Oggi le Ferrovie Sud Est sono soltanto il fantasma di quello che potrebbero essere in un territorio che della carenza di trasporti è riuscito - con responsabilità distribuite in maniera bipartisan - a fare l’emergenza più evidente. Eppure si tratta di un’opera pubblica che con i suoi 474 chilometri di strada ferrata e quattro province collegate dovrebbe e potrebbe essere un’eccellenza. Un’opera pubblica, ricordiamocelo, che a costruirla oggi ci farebbe aspettare come minimo mezzo secolo a causa dei tempi occorrenti per mettere su un bando e un progetto, gli inevitabili ricorsi e le prevedibili proteste dei proprietari terrieri e dei custodi dell’ambiente.

I mezzi sono vecchi e tutti a gasolio, a volte circolano ancora le preistoriche littorine e vecchia è anche la strada ferrata, tanto che poco più di un anno fa ha è stato deciso di istituire il limite dei 50 orari per motivi di sicurezza. Certo le Ferrovie dello Stato, ora proprietarie della società salvata dal fallimento, hanno cominciato a investire in modernità e sicurezza, ma è ancora troppo presto per poter sostenere di essere davanti a una svolta.

Restano comunque le porcherie che per anni avrebbero caratterizzato l’attività della vecchia gestione. E resta la sensazione che le vicende giudiziarie siano una sorta di spina nel fianco di una politica che ha preferito e preferisce ignorare l’argomento. Un esempio: quando questo giornale ha promosso e portato avanti la battaglia per ottenere che il Frecciarossa proseguisse la sua corsa da Bari fino a Lecce nessuno - da destra a sinistra - s’è risparmiato nel dire la sua e nel condividere l’iniziativa; ora che nell’ordinanza di custodia la Procura ha messo nero su bianco le presunte ruberie, invece, sembra esserci la consegna del silenzio. Perché? Bella domanda. La risposta più plausibile è che le Sud Est siano state una sorta di terreno di caccia per tutti, senza distinzione di colore o appartenenza, e ciò rende perlomeno imbarazzante occuparsene.

Non appare imbarazzante, invece, distribuire promesse e fantasticare su progetti che al momento possono soltanto fare mostra di sé nella vetrina delle belle parole.
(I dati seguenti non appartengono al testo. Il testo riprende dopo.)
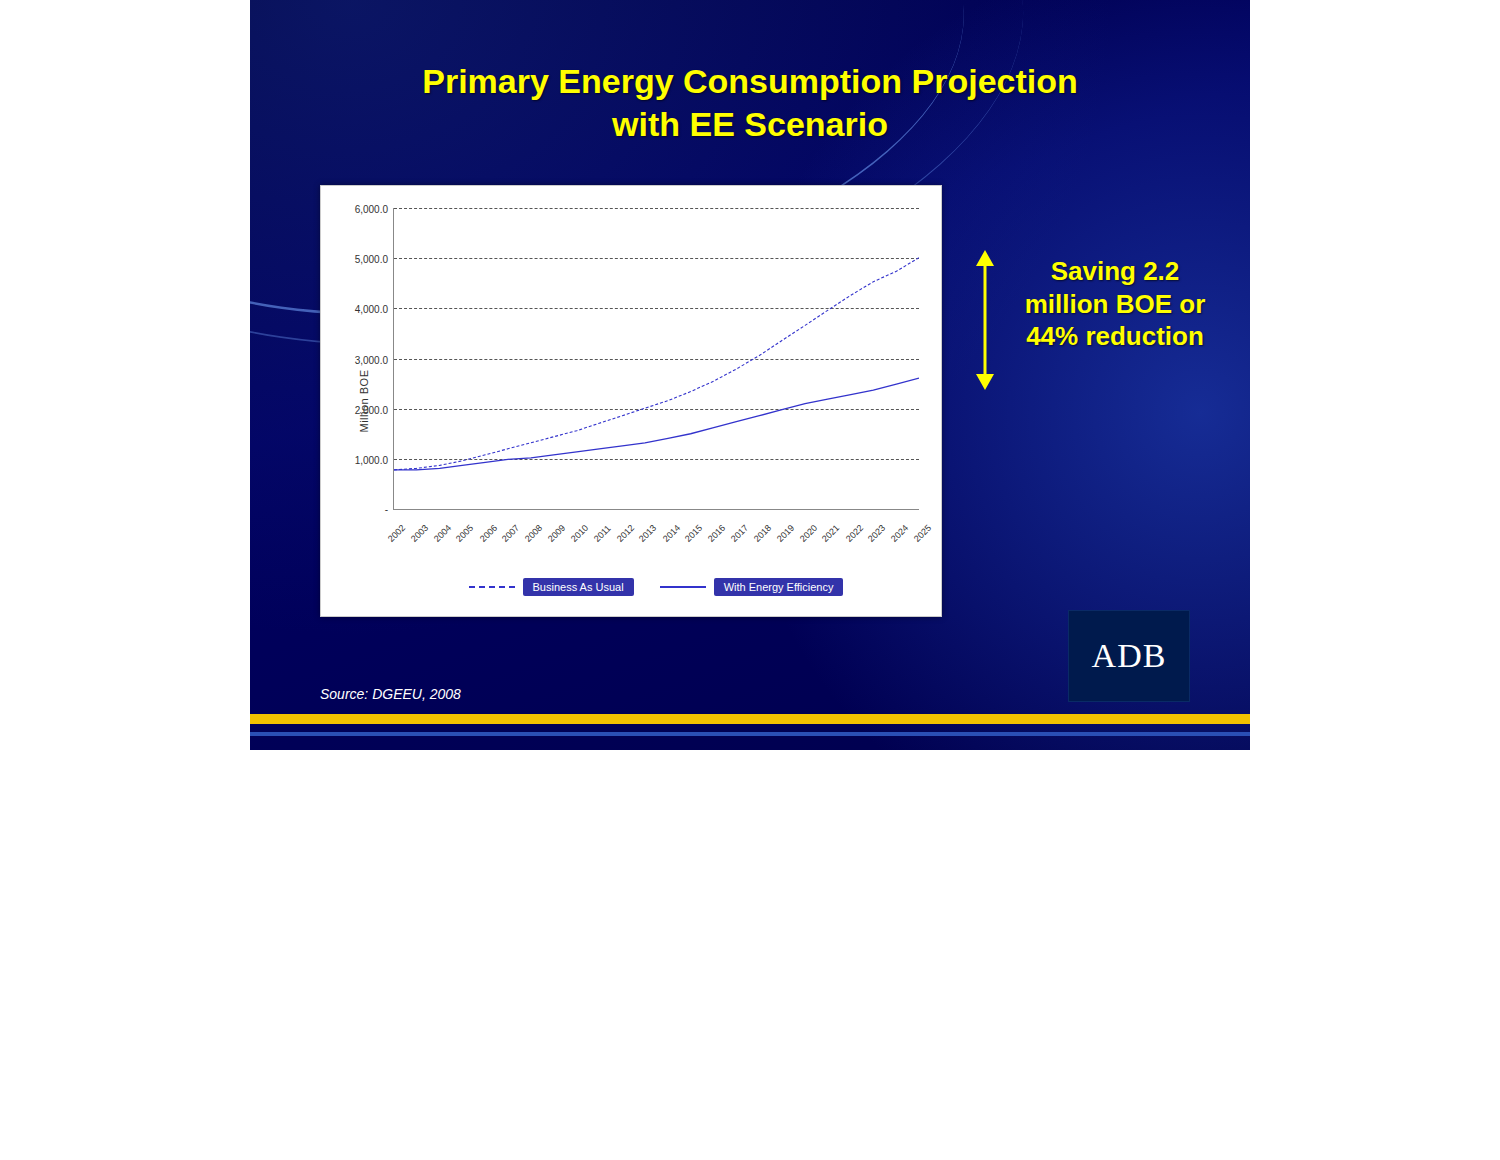Primary Energy Consumption Projection
with EE Scenario
Million BOE
6,000.0
5,000.0
4,000.0
3,000.0
2,000.0
1,000.0
-
2002 2003 2004 2005 2006 2007 2008 2009 2010 2011 2012 2013 2014 2015 2016 2017 2018 2019 2020 2021 2022 2023 2024 2025
Business As Usual
With Energy Efficiency
Saving 2.2 million BOE or 44% reduction
Source: DGEEU, 2008
ADB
Diffidate, insomma, di chi fa intravedere le magnifiche sorti e progressive di una metropolitana di superficie moderna, veloce e puntuale. Qui, per colpa di chi ha dilapidato le ricchezze della società e di chi per anni ha preferito non vedere e non sentire, siamo all’anno zero. Anzi, siamo tornati al 1931. Abbiamo bisogno di rotaie vere, poi di treni veri che non puzzino di vecchio e non marcino alla velocità di un podista, quindi di corse e orari adeguati alle esigenze degli utenti, di un management capace e di personale motivato. Gli effetti speciali, quelli che vengono annunciati da decenni, lasciamoli per una seconda fase. Se mai verrà.